Achieving urban sustainability is amongst the most pressing issues facing planners and governments and ensuring that new urban development reaches the highest sustainability standards is a major component within urban sustainability. While achieving urban sustainability is partially technical, the major challenges are to be found in the realm of urban governance and this book is the first to provide a cohesive analysis of urban governance and what is required to achieve sustainable development in urban areas.
The core focus of the book is the decarbonization of urban development, exemplified by the UK government's commitment that new residential development achieve zero-carbon by 2016 and all development be zero-carbon by 2019. There is a pressing need to understand how this ambitious agenda can be delivered and how it fits within the broader goal of sustainable development and commitments to social and economic advancement. To this end the book considers climate change mitigation and adaptation, together with other dimensions of environmental sustainability, and then connects this to the social and economic dimensions of urban development, looking across the scales of the individual building, the development site, the urban area, the urban region and the infrastructure network.
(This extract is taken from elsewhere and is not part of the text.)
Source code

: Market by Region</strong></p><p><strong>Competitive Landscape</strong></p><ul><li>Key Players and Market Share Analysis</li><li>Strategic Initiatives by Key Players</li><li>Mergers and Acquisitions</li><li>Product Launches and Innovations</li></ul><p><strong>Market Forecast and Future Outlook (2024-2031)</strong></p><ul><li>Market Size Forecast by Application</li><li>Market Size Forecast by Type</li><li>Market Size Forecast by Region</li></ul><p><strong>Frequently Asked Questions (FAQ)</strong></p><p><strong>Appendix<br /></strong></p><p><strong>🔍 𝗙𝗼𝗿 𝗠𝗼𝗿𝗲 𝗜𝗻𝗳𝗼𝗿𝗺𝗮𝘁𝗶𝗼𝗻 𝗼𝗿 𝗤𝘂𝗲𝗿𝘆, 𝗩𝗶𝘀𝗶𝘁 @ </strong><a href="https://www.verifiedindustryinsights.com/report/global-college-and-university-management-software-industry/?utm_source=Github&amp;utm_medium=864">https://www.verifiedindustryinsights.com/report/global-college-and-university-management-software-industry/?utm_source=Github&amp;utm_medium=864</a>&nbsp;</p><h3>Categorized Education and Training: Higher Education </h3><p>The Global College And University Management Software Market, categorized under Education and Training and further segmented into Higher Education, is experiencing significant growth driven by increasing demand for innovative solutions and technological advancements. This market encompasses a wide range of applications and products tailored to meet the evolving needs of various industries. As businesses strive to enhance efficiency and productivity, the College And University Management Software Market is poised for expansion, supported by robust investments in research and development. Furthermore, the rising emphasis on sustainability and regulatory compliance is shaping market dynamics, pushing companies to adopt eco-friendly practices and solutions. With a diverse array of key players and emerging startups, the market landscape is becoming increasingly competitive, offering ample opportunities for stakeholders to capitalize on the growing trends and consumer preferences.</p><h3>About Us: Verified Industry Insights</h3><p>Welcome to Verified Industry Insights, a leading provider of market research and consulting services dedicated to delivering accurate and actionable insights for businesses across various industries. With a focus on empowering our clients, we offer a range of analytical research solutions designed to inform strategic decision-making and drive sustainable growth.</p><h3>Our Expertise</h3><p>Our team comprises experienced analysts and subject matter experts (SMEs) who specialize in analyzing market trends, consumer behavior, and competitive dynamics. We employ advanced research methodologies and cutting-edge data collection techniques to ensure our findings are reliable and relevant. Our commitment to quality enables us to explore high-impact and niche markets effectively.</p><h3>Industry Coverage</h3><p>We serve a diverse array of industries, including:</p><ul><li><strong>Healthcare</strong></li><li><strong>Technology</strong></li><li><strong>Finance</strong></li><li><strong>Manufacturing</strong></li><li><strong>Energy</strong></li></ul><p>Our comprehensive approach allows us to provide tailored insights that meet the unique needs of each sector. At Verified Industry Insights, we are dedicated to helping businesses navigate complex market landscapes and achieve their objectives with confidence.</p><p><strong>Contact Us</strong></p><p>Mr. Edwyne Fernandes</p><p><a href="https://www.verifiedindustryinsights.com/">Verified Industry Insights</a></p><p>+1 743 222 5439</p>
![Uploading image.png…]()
In particular the book looks at how sustainable urban development can be delivered on the ground through a comprehensive analysis of governance concerning new urban development. The book considers how a variety of policy tools could influence markets and governance processes to promote urban sustainability. It provides an innovative conceptual emphasis on how learning within planning processes and market structures is essential to achieve sustainable urban development. While making a contribution to urban governance theory with this learning perspective, the book is above all concerned with demonstrating how sustainable urban development can be delivered in practice. In doing so it draws on a mixture of reviews of existing research, policy and literature together with original research focussing on London, as well as examples drawn from Europe, Australia and the USA.